◆ **Set problem**
Write out every line of the entries below as a numbered list, skipping blank lines and leaving out the pictures.

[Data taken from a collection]
== == ==

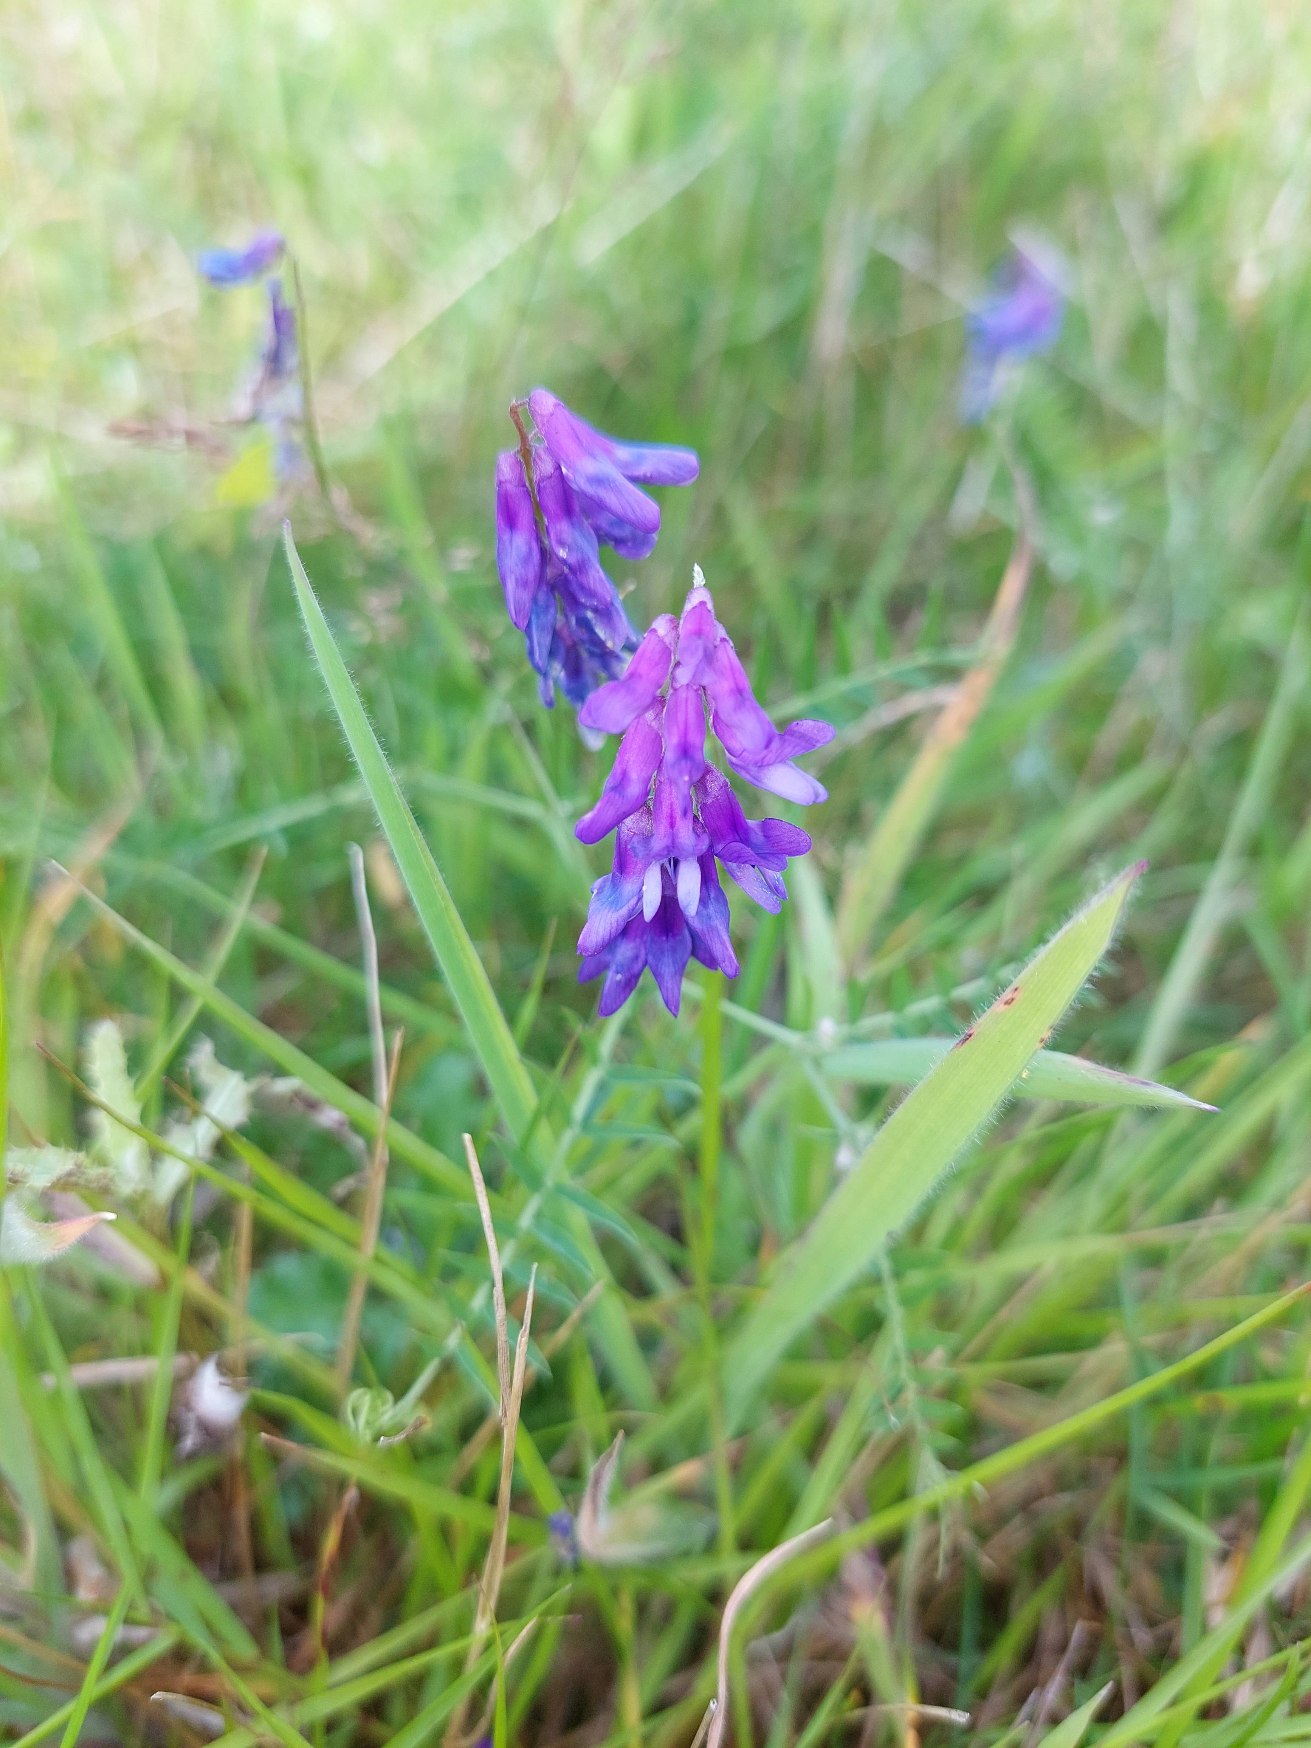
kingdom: Plantae
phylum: Tracheophyta
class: Magnoliopsida
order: Fabales
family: Fabaceae
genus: Vicia
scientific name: Vicia cracca
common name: Muse-vikke
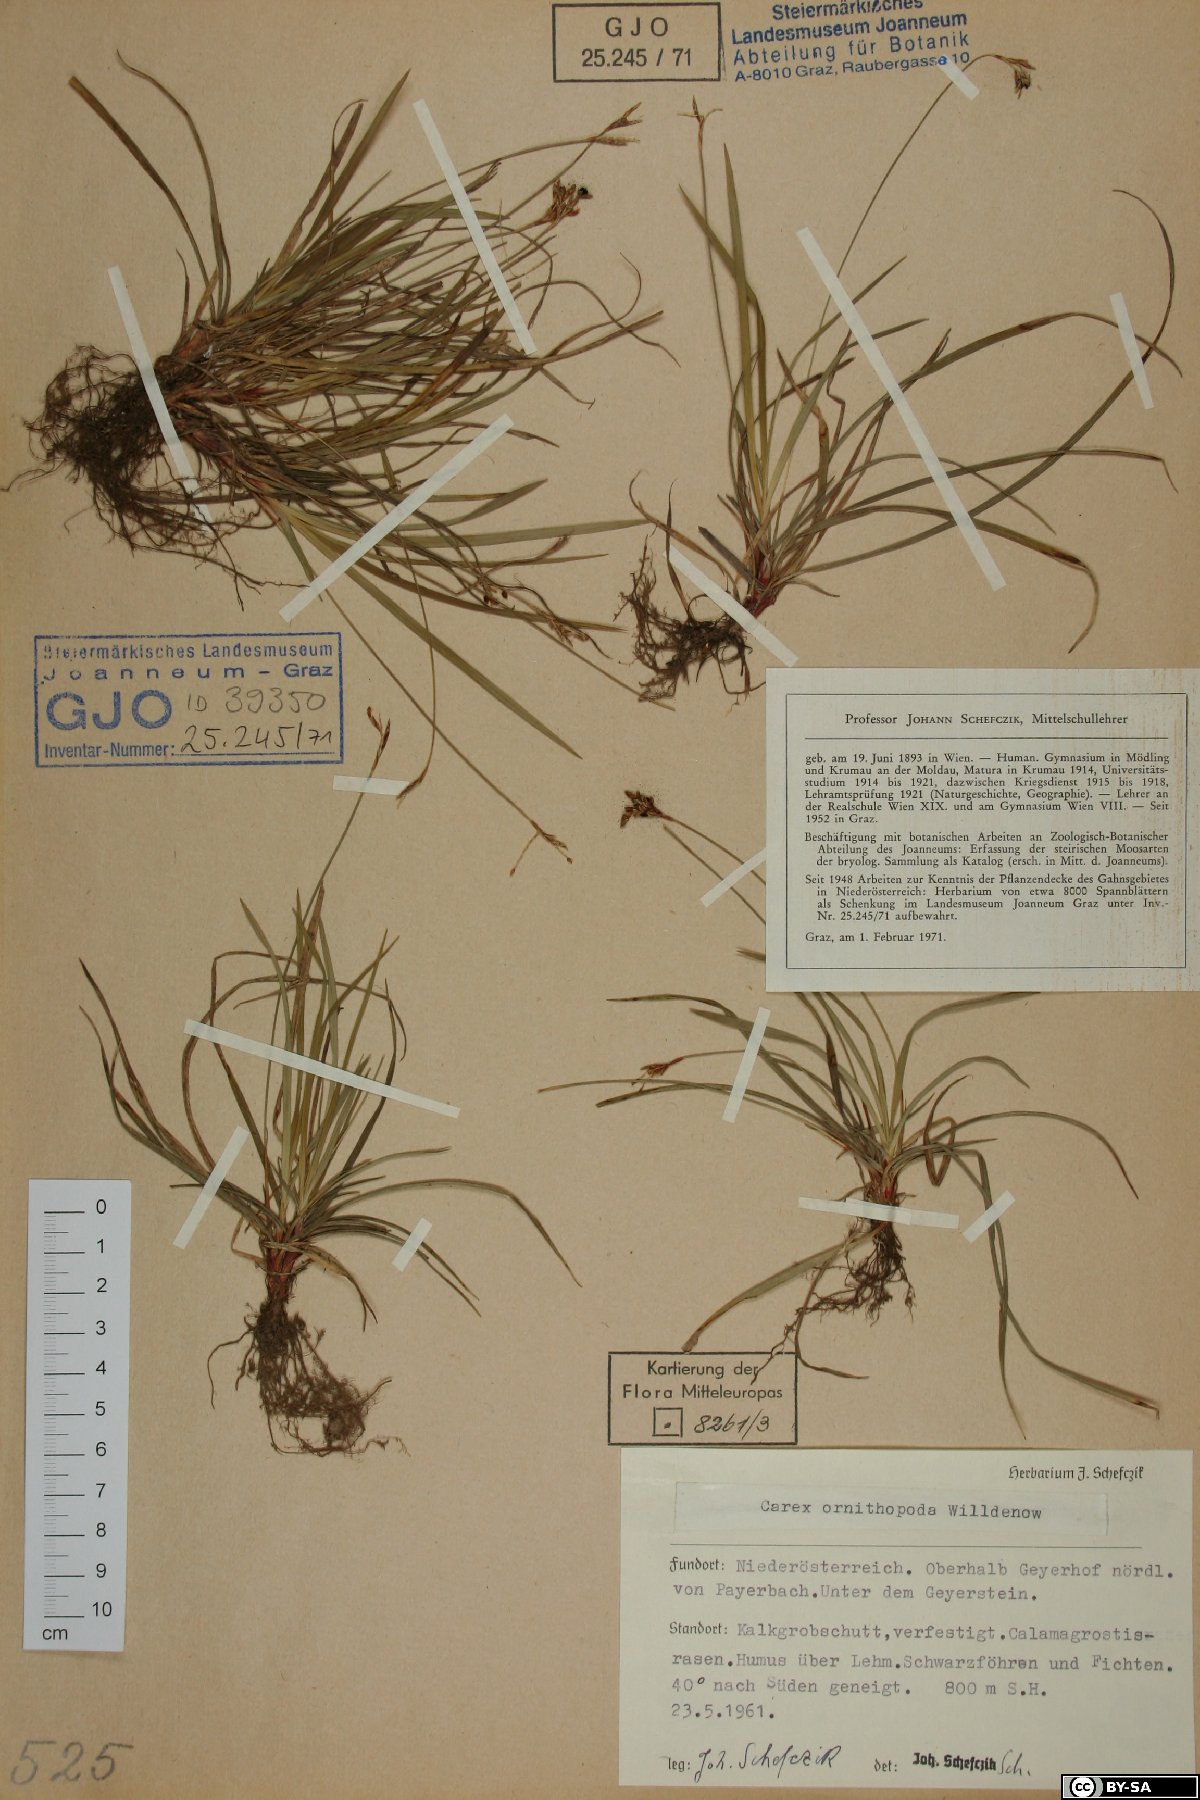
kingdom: Plantae
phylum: Tracheophyta
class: Liliopsida
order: Poales
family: Cyperaceae
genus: Carex
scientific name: Carex ornithopoda
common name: Bird's-foot sedge
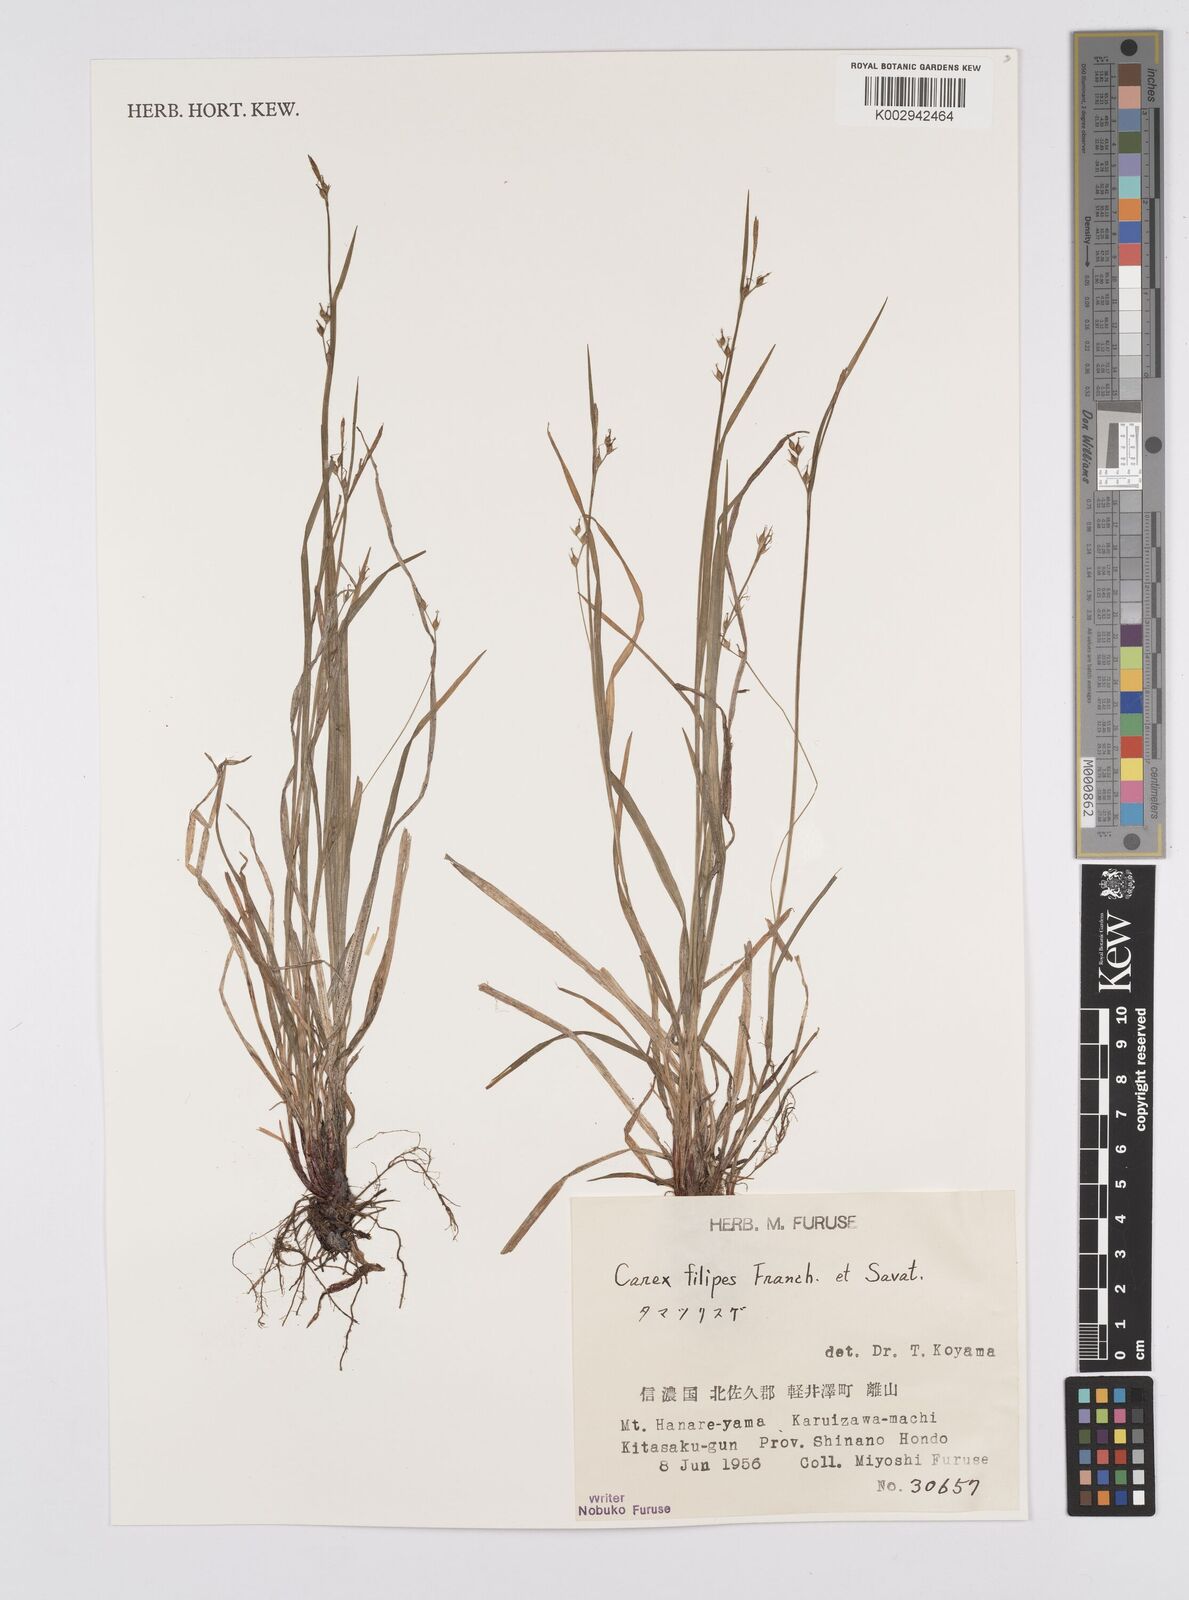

== == ==

◆ **Response to the task**
1. kingdom: Plantae
2. phylum: Tracheophyta
3. class: Magnoliopsida
4. order: Fabales
5. family: Fabaceae
6. genus: Vicia
7. scientific name: Vicia cracca
8. common name: Muse-vikke
9. kingdom: Plantae
10. phylum: Tracheophyta
11. class: Liliopsida
12. order: Poales
13. family: Cyperaceae
14. genus: Carex
15. scientific name: Carex ornithopoda
16. common name: Bird's-foot sedge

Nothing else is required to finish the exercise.